Daniel William Finkelstein, Baron Finkelstein,  (born 30 August 1962) is a British journalist and politician. He is a former executive editor of The Times and remains a weekly political columnist. He is a former chairman of Policy Exchange who was succeeded by David Frum in 2014. He is chair of the think tank Onward. He was made a member of the House of Lords in August 2013, sitting as a Conservative.

Background
Finkelstein is Jewish; his mother, Mirjam Finkelstein, was a Holocaust survivor of the Bergen-Belsen concentration camp, while his father Ludwik Finkelstein OBE was born in Lviv (then in Poland but now in Ukraine), and became Professor of Measurement and Instrumentation at City University London. He is a grandson, via his mother, of Dr Alfred Wiener, the Jewish activist and founder of the Wiener Library. He is the brother of Professor Sir Anthony Finkelstein CBE FREng, President of City, University of London  and of Tamara Finkelstein,  Permanent Secretary at the Department for Environment, Food and Rural Affairs.
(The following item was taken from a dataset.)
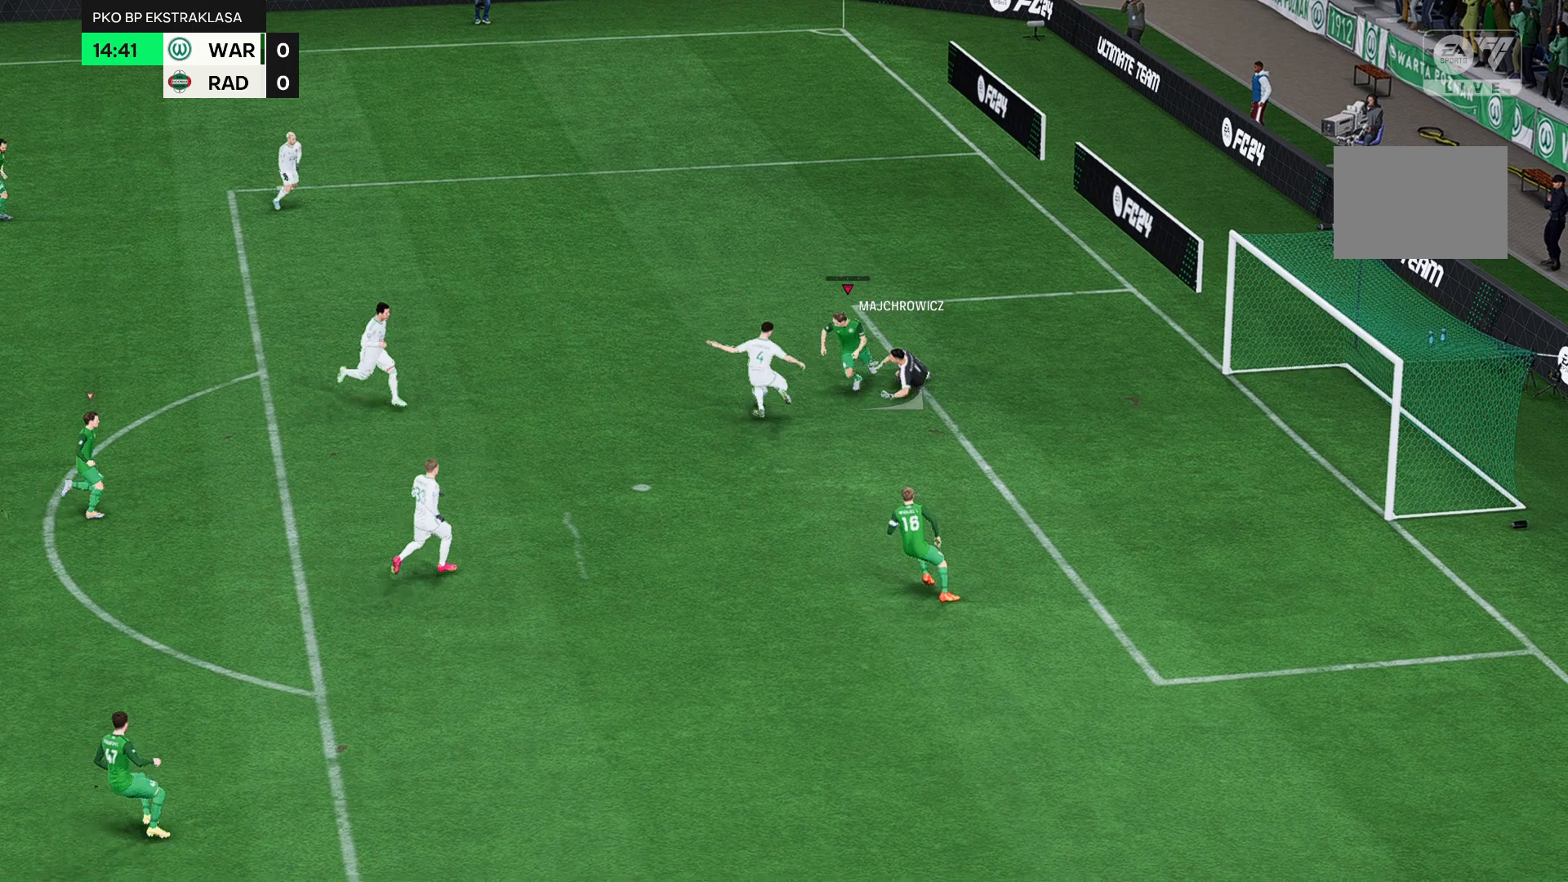
{"dt_ms": 500, "buttons": [], "left_stick": "down", "events": [[483, "left_stick", "down"]]}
He was educated at University College School, the London School of Economics (BSc, 1984) and City University London (MSc, 1986).

Political career

SDP
Between 1981 and 1988, Finkelstein was a member of the Social Democratic Party (SDP), becoming Chair of the Young Social Democrats on the defection of his predecessor Keith Toussaint to the Conservative Party during the 1983 general election campaign. Subsequently, he was elected youth representative on its National Committee and selected as a parliamentary candidate for Brent East at the 1987 general election. At around this time, Finkelstein became a close ally and adviser to David Owen, the SDP leader. When the merger with the Liberal Party was proposed, Finkelstein was among the leading opponents and refused to join the merged party, instead following Owen into the 'continuing' SDP. After Owen had announced his resignation from politics in 1992, Finkelstein was the spokesman for a group of young SDP members who joined the Conservatives.

Think tanks
Before working for the Conservative Party, Finkelstein was Director of a think-tank, the Social Market Foundation, for three years. During his period with the SMF, the organisation brought New York police commissioner Bill Bratton to London, for the first time introducing UK politicians to the new strategies being used there.

Finkelstein formerly sat on the Board of Governors of the Gatestone Institute, a far-right think-tank known for publishing anti-Muslim articles. In a series of tweets in 2018, Finkelstein explained that he "didn't initially accept the critics' characterisation of (Gatestone)", that he thought they'd done "valuable" work, but that he eventually withdrew from the position due to 'the volume' of Gatestone publications he disagreed with. He acknowledged that his failure to do so earlier was "worthy of criticism".

In 2018 he became chairman of the new think-tank Onward, whose mission is to renew the centre right for the next generation.

Conservative Party 
Between 1995 and 1997 Finkelstein was Director of the Conservative Research Department and in that capacity advised Prime Minister John Major and attended meetings of the Cabinet when it sat in political session. Finkelstein became among the earliest advocates of the 'modernisation' of the Conservative Party, laying out the principles of change in a series of speeches and columns in The Times.

Between 1997 and 2001 he was political adviser to the Leader of the Opposition William Hague and, together with George Osborne, Secretary to the Shadow Cabinet.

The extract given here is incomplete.